You are viewing a plain text version of this content. The canonical link for it is here.
Posted to users@kafka.apache.org by Ron Crocker <rc...@newrelic.com> on 2016/10/04 23:33:55 UTC

Applying "single queue multi server" semantics to a Kafka topic

TL;DR: Any experience with overlaying a “single queue multi server” facade onto a Kafka topic?

(I’m new to the list and I tried searching for an answer prior to spamming everyone with this idea - sorry if I missed the answer in that search —ron)

I'm curious if anyone has run into (and solved) a similar problem to one that I'm currently seeing. 

We are using Kafka in a very straightforward fashion: a pool of producers that pump messages into a topic (with say 40 partitions) with a uniform distribution of messages across partitions with a pool of (say 20) uniformly configured consumers. All of the messages (and the work associated with processing a message) is independent and fungible: there is no need for a particular message to be processed by a particular consumer.

When everything is happy, these uniformly configured consumers process all the messages. When things are sad, and in particular when some subset of consumers are performing poorly, they lag on their assigned partitions. And none of the other consumers, but particularly the ones that are still just chugging along, can help.

But none of this is Kafka’s fault - all of this is both well understood and intentional in the design of Kafka. The work is partitioned and it is the responsibility of the consumers to keep up. My concern, though, is that there isn’t very much I can do about it when it (it == laggy consumer) happens. In particular, I see a handful of actions that I could take:
a) I can add more consumers (to say 40, 1 per partition). But this is insufficient - it doesn’t resolve the problem when a consumer can’t keep up with 1 partition.
b) I can [statically] configure how many partitions to assign to a consumer. This is insufficient, same reason as above.
c) I can ensure that my consumers have sufficient capability to process at least 1 partition - this is a nice thought, but my consumers’ performance are often influenced external factors (e.g., database slowdowns) that impact their ability to consume and are difficult to predict ahead of time; further, these external factors tend to impact certain consumers more than others.
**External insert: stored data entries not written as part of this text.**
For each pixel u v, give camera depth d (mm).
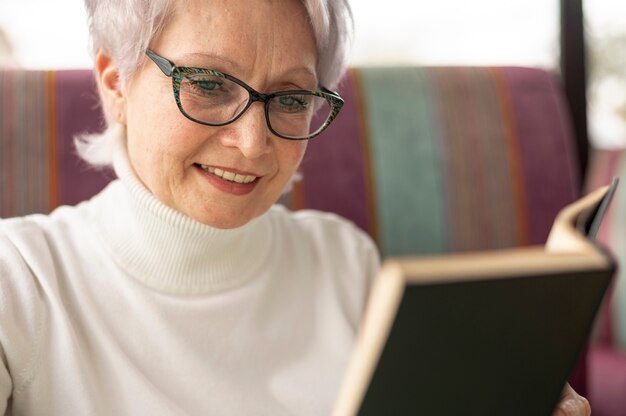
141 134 1184
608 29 2654
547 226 1945
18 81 1610
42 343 1165
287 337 1396
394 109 1866
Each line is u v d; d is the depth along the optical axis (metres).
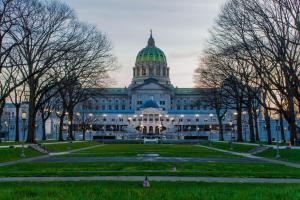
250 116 77.50
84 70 63.88
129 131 184.88
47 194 15.06
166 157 43.97
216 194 14.94
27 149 49.62
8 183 19.33
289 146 53.44
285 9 42.25
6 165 32.31
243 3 44.56
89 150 63.28
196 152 56.47
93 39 64.62
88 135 154.25
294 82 45.84
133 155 47.94
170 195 14.81
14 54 57.44
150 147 77.69
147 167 29.66
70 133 86.00
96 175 23.39
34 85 60.28
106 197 14.35
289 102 54.06
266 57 47.91
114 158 41.91
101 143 110.88
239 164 33.50
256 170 27.72
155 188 16.98
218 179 21.56
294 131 55.56
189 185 18.38
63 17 54.53
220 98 88.88
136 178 21.80
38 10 56.09
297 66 46.09
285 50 43.19
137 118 192.00
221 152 57.72
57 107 106.62
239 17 45.78
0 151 42.81
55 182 19.64
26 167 29.97
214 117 192.00
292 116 54.53
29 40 53.62
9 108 155.75
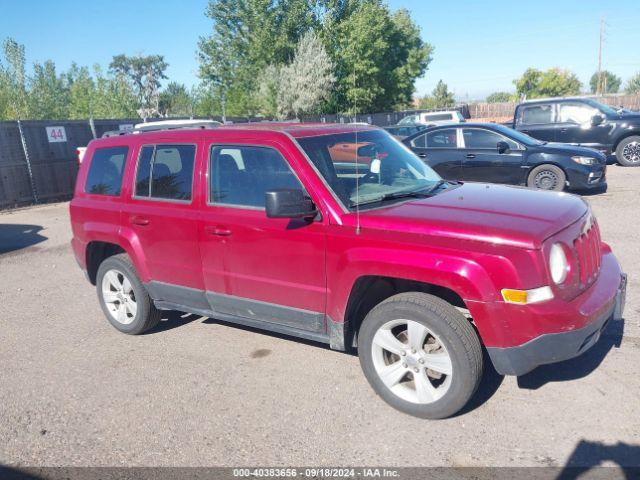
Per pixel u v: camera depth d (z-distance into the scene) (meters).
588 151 10.84
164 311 6.27
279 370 4.61
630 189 11.64
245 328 5.60
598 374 4.13
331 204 3.93
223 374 4.60
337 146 4.35
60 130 16.67
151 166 5.06
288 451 3.50
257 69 41.62
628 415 3.61
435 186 4.61
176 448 3.62
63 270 8.45
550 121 15.58
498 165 11.18
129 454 3.59
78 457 3.59
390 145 4.91
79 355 5.20
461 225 3.47
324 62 34.72
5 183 15.30
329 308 3.99
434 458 3.33
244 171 4.41
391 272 3.61
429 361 3.64
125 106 38.34
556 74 76.44
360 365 4.38
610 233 8.12
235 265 4.44
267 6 40.41
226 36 43.00
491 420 3.67
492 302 3.33
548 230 3.40
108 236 5.34
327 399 4.09
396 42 45.88
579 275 3.57
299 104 34.22
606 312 3.61
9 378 4.80
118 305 5.68
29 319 6.32
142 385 4.51
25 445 3.76
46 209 15.02
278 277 4.21
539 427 3.56
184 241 4.74
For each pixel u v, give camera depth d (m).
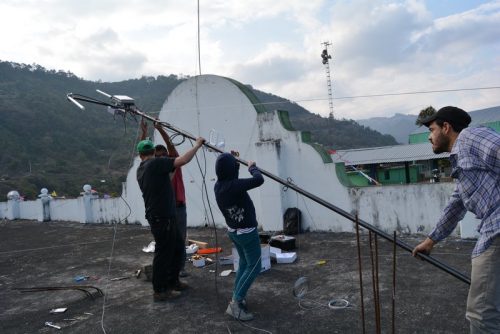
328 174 7.45
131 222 11.23
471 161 2.25
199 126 8.97
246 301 4.33
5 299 5.31
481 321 2.23
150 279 5.45
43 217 14.36
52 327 4.18
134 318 4.18
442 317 3.56
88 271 6.40
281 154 7.86
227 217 3.87
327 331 3.50
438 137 2.52
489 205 2.21
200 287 4.91
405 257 5.43
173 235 4.58
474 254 2.27
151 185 4.43
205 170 8.38
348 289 4.44
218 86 8.62
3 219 16.42
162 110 9.52
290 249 6.34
One thought not on that list is to give Kafka a “single queue multi server” facade - each of the consumers requests work (from the topic, not a particular partition) at the rate at which they can process it, and more capable consumers will naturally process more things. If the system lags, we can add more consumers, even weak ones, to help get the work done. This would give Kafka the properties of a single M/M/m queueing network. (For the record, I prefer to model the general case of a Kafka-based system as a collection of m independent M/M/1 queueing networks, perhaps with arrival rates proportional to the number of partitions assigned to the consumers)

This, much like c) above, is a nice thought but is pretty challenging. This facade needs to process all the partitions and dole out the work as it’s requested. It needs to be able to manage offsets in an unnatural-to-Kafka way. It needs to handle the partitions somewhat uniformly as well - it can’t just pull work from one partition then the next partition (or can it?). It needs to be lightweight (in terms of overhead). And it needs to be robust.
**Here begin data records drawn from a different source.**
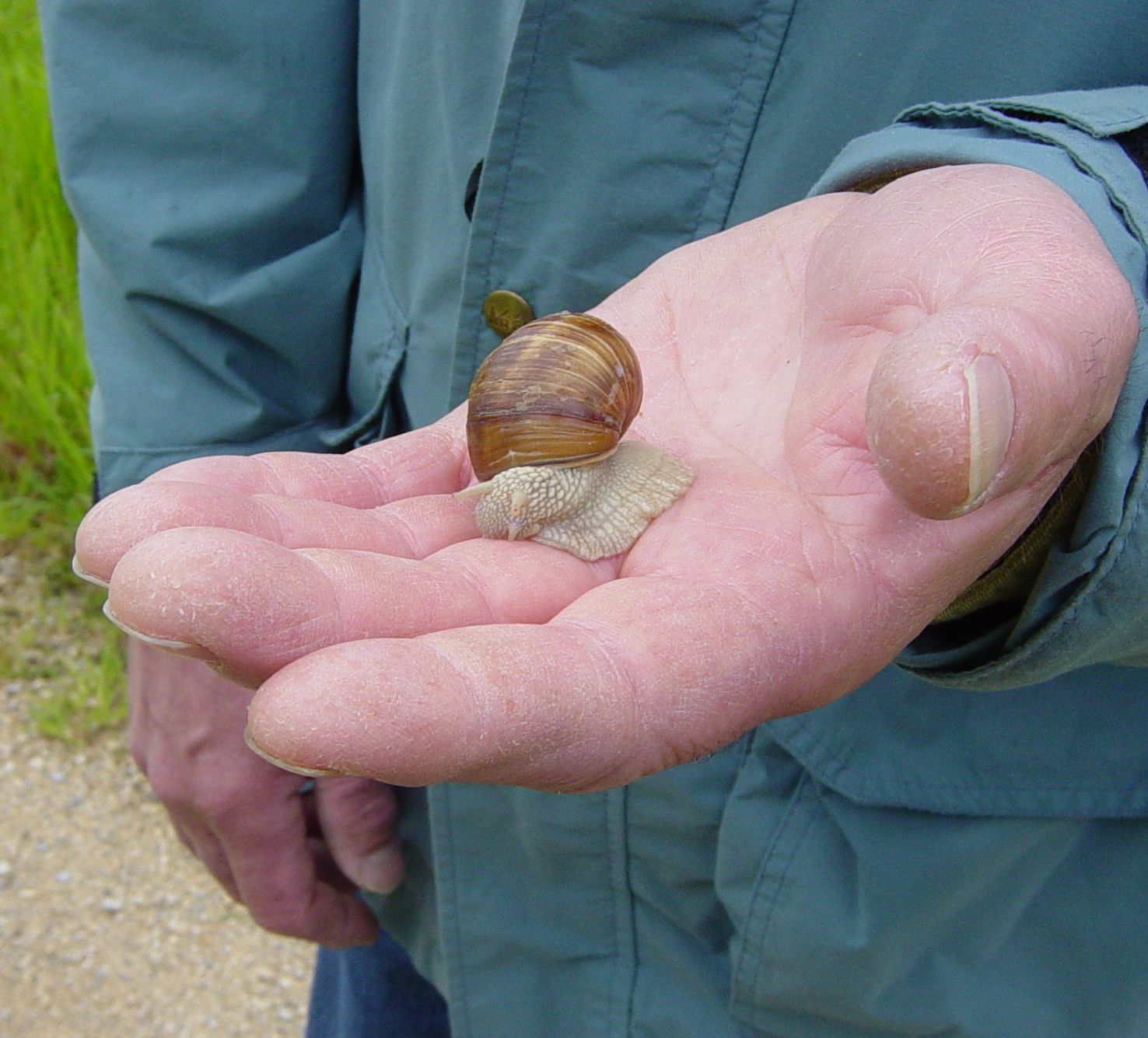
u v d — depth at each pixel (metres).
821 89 0.33
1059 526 0.28
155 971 0.58
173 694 0.40
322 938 0.44
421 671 0.24
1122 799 0.32
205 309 0.40
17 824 0.64
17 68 0.88
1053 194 0.26
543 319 0.36
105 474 0.43
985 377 0.23
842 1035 0.36
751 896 0.35
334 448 0.44
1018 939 0.34
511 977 0.40
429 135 0.38
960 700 0.33
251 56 0.39
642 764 0.26
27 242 0.83
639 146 0.34
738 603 0.27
All that aside, has anyone managed to make such a facade work and have it process at a significantly high rate (in my hypothetical above, I need 100K/second cumulative across those 40 partitions - about 2.5K/sec/partition or 5K/sec/consumer)? If you have thoughts about this, feel free to share. If you think this is silly, that I’m not Kafka-ing the right way or there’s a brutally obvious solution that I’ve just missed share that too.

Thanks!

Ron C.